» **Text provided**:

======

Effective Reading Instruction

What is Effective Reading Instruction?

There are many students who will do well in spite of teachers, and despite of us as well. However, the most effective teachers are also able to be effective with the lower-achieving students. This has always been an equity issue when we fail to meet the needs of all students, but particularly those who are marginalized.

When we dive into multiple sources of data, we often can see that there are key practices that exemplary teachers engage in that are great for all students, but absolutely essential for those students who struggle with literacy in our schools. Often, the students who struggle are also marginalized in some way, and it is up to teachers to make the real differences in their lives.

What does a successful reading experience look like? It looks like students performing with a high-level of accuracy, fluency and comprehension. It is the high-accuracy, fluent and easily comprehended reading that provides the opportunities to integrate complex skills and strategies into an automatic, independent reading process.

Excellent readers can also self-monitor for understanding, summarize while reading and edit while composing.

What does the research say about how to do this?

Can students who struggle with reading become successful readers? Yes! The lowest achievers benefit the most from exemplary teachers, when they can spend 50% of the day purposefully reading with books and texts that they can actually read, with teachers engaged in explicit instructional practices.

What are the practices that make teachers particularly effective for all students, but especially struggling readers? What are the exemplary practices that work? According to Arlington (2002), the following practices are those that exemplary teachers put in place:

  • Students are actively reading and writing at least 50% of the day
    • This includes language and math
  • Explicit demonstrations of skills and strategies/modelling
  • Think-Alouds
  • Line-by-line analyses of different types of text
  • More student talk between teacher and student, and student to student
  • Longer assignments, less shorter tasks
  • Writing tasks that last for 10 days or more
  • Individual and small-group research projects
  • Integration of several content areas
  • More complex tasks that span several content areas
  • Work that requires more self-regulation of students
  • Student choice and voice – ‘managed choice’ makes it difficult for peers to compare and rank each other (as can be done when students compare identical worksheets and templates)
  • Extensive and explicit practice including consolidation of skills and strategies, more guided reading, more independent reading, and more explicit math reading
  • Less time on copying definitions, less time completing ‘after-reading’ comprehension worksheets, less time on ‘stuff’
  • Activating student background knowledge before reading, and having rich discussions after reading

Engaging a classroom in rich reading discussion sounds like it is common sense, however, according to Allington (2002), data demonstrates that the dominant pattern of classroom talk tends to be the teacher posing questions, having students respond, and then teachers verifying and correcting the students. Whether during the math block, or the literacy block, this is definitely a pattern that continues to dominate many classrooms. This also takes the onus off of the students to listen to each other, and to try to understand what others are thinking. Yet, it is a practice that still permeates school. Pre-packages lessons are also problematic for promoting rich classroom discourse.

======

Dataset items

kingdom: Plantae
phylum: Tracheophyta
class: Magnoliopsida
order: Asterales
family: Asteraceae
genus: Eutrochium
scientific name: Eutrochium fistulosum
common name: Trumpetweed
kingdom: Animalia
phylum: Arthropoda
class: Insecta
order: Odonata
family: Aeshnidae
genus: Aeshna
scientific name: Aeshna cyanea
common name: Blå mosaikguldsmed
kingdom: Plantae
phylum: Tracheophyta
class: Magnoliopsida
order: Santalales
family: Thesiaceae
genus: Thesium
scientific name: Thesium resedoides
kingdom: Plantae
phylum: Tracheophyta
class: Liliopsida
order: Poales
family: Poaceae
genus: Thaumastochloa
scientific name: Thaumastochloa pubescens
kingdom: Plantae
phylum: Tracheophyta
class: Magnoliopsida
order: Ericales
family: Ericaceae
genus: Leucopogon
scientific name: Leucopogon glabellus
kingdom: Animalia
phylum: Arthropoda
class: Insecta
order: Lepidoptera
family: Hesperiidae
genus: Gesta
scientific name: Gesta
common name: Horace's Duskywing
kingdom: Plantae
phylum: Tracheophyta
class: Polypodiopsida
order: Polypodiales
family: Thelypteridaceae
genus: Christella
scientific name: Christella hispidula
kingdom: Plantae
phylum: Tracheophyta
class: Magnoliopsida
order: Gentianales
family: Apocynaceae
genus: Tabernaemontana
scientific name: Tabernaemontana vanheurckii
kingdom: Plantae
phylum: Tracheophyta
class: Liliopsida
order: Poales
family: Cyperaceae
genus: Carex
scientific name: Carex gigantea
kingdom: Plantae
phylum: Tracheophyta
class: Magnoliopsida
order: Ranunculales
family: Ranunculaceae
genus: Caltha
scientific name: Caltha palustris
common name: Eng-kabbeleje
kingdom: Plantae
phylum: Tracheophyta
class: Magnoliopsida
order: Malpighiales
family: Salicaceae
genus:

======

» **Parts of the exercise**:
a) For each statement, decide whether it agrees with the text on effective reading instruction, and support each yes or no with the deciding words from that text, quoted exactly: (i) Writing tasks lasting 10 days or more appear among the practices of exemplary teachers. (ii) The lowest achievers benefit the least from exemplary teachers. (iii) Pre-packaged lessons are described as helpful for promoting rich classroom discourse.
b) Please retype the text on effective reading instruction from "Can students who" up to and including "explicit instructional practices.".
The rows are material apart from the text on effective reading instruction.

» **Solutions**:
a)
(i) Yes: "Writing tasks that last for 10 days or more"
(ii) No: "The lowest achievers benefit the most from exemplary teachers"
(iii) No: "Pre-packages lessons are also problematic for promoting rich classroom discourse."

b)
Can students who struggle with reading become successful readers? Yes! The lowest achievers benefit the most from exemplary teachers, when they can spend 50% of the day purposefully reading with books and texts that they can actually read, with teachers engaged in explicit instructional practices.